2. Manage technical debt

To prevent the number of software bugs from overwhelming the teams and negatively affecting development, Microsoft created the “bug cap.” If at any point in the project the number of bugs exceeds the number of engineers on a team times four, the team halts the project and fixes the bugs until the count once again falls within threshold. For example, if a team has five engineers, that project can’t have more than 20 bugs at any given time. This is a great rule of thumb to prevent a project from incurring mountains of technical debt that will hinder its release date.

3. Strike the right balance of alignment and autonomy

How can you align developers to your company’s product goals without micromanaging? Microsoft tasks its managers with pointing developers in the right direction and then empowers teams to execute from planning to delivery. It helps create ownership among development teams and removes oversight from management – as long as the teams fall within the maximum bug threshold mentioned above.

The takeaway

Even large companies that relied on more traditional development methods can use Agile effectively with the right implementation plan and top-down buy-in. With large projects, allow teams to collaborate, manage your technical debt regularly so bugs don’t get out of control and empower employees to develop autonomously.

Graphic of Microsoft’s three tips to use Agile Development

Salesforce: empowering employees

Salesforce is one of the largest customer relationship management (CRM) companies in the world. With thousands of businesses using the program and millions of customer records, the company handles a ton of data. Like many companies using Agile, Salesforce’s philosophy is Scrum. The company keeps its development teams as small as possible and empowers low-level employees to make decisions so teams are self-sufficient.

Like most smart companies that use Agile, Salesforce took the method’s core principles and molded them to fit its needs.
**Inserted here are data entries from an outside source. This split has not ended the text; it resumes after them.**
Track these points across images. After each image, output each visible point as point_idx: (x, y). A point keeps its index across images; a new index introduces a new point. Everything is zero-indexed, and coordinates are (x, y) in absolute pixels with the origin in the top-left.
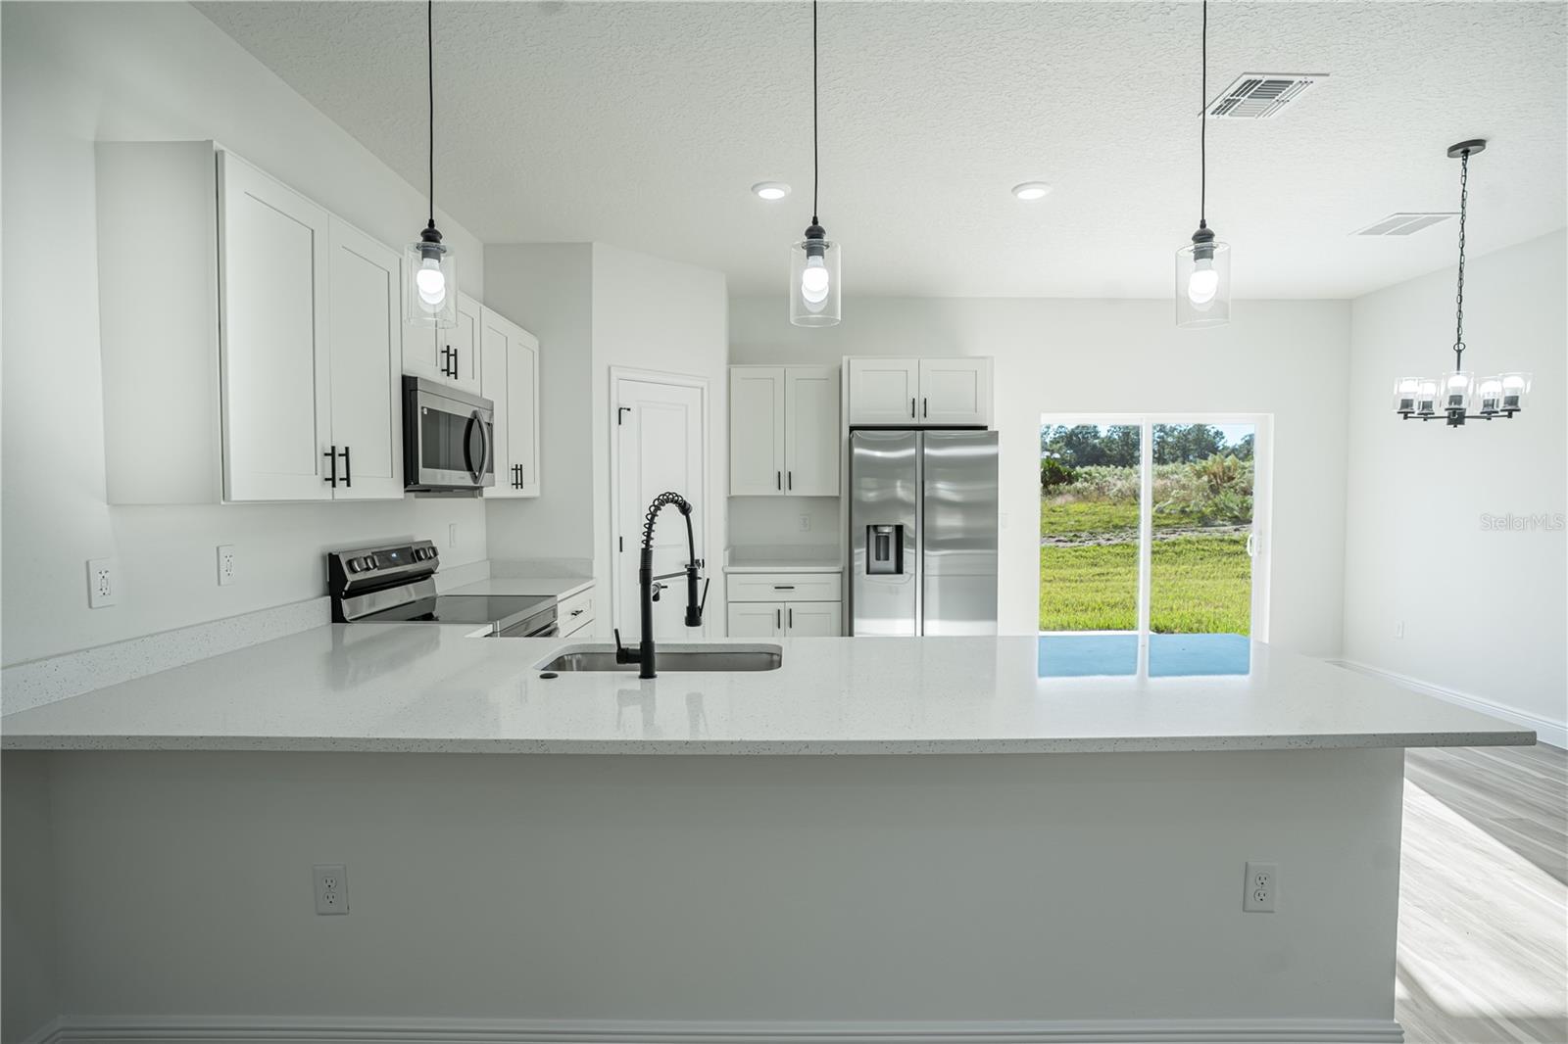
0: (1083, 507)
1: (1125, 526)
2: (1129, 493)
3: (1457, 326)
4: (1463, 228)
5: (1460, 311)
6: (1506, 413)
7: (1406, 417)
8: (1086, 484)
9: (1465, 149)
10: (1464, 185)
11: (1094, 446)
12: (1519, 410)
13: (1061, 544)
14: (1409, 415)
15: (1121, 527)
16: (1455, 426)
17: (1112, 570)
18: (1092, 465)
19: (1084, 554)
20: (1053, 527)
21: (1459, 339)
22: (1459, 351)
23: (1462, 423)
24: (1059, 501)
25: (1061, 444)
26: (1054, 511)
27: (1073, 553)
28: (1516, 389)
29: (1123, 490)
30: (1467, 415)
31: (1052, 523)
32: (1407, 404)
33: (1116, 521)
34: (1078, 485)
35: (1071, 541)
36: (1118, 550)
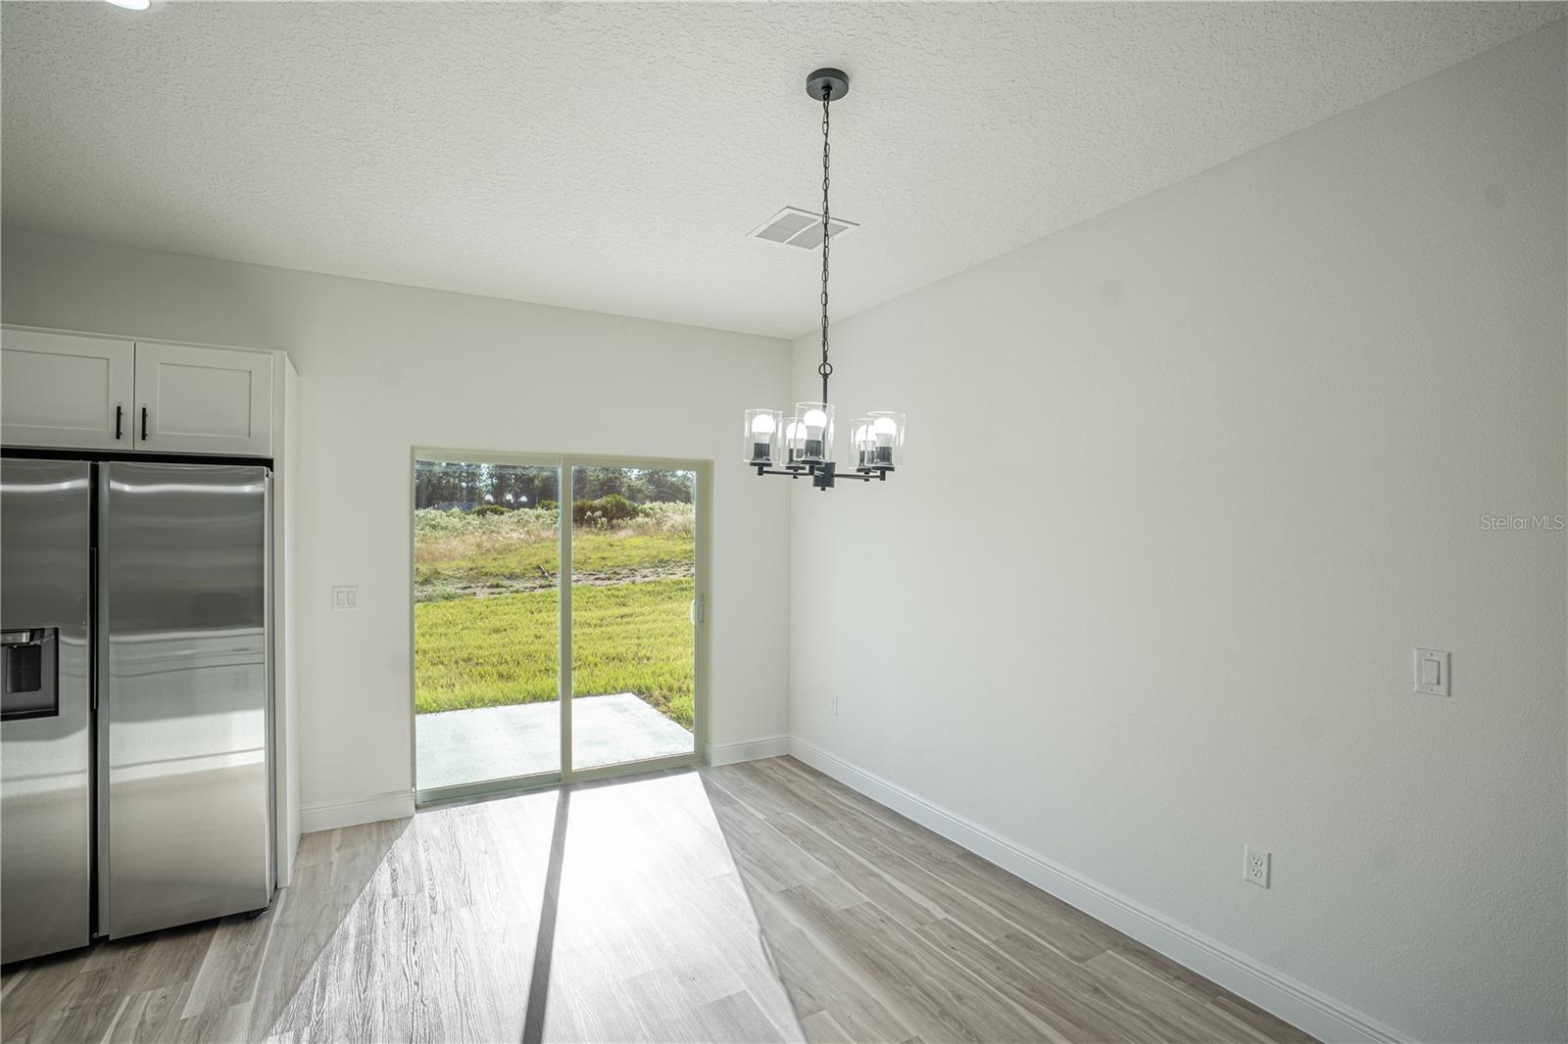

The company trains every new engineer using a two-day Agile boot camp to show him or her how Salesforce implements Agile and ensures all developers speak the same language. From lean management to extreme programming principles, developers learn exactly how to best create products in Salesforce’s fast-paced, data-driven environment.

Like Microsoft, Salesforce prioritizes scaling its development method alongside its business growth. To keep its culture of idea sharing, managers encourage developers to submit new ideas and own that project. ­­­Developers can then present their ideas to internal stakeholders, and if the idea garners support, they present the idea to senior management for a broad company sign-off.

The takeaway

Every member of your development team is valuable. Keep idea generation and communication free-flowing so your team suggests new products and speaks up when they recognize a programming issue.

Graphic of employees speaking about new ideas

Adapting Agile for your business

While the three companies above all took different paths to implement Agile, they share one thing: they adapted the development method to work within their frameworks. So don’t let your company’s idiosyncrasies deter you from adopting Agile Development. Mold it to address shortfalls in your current processes and your company will sharpen its focus and complete projects faster.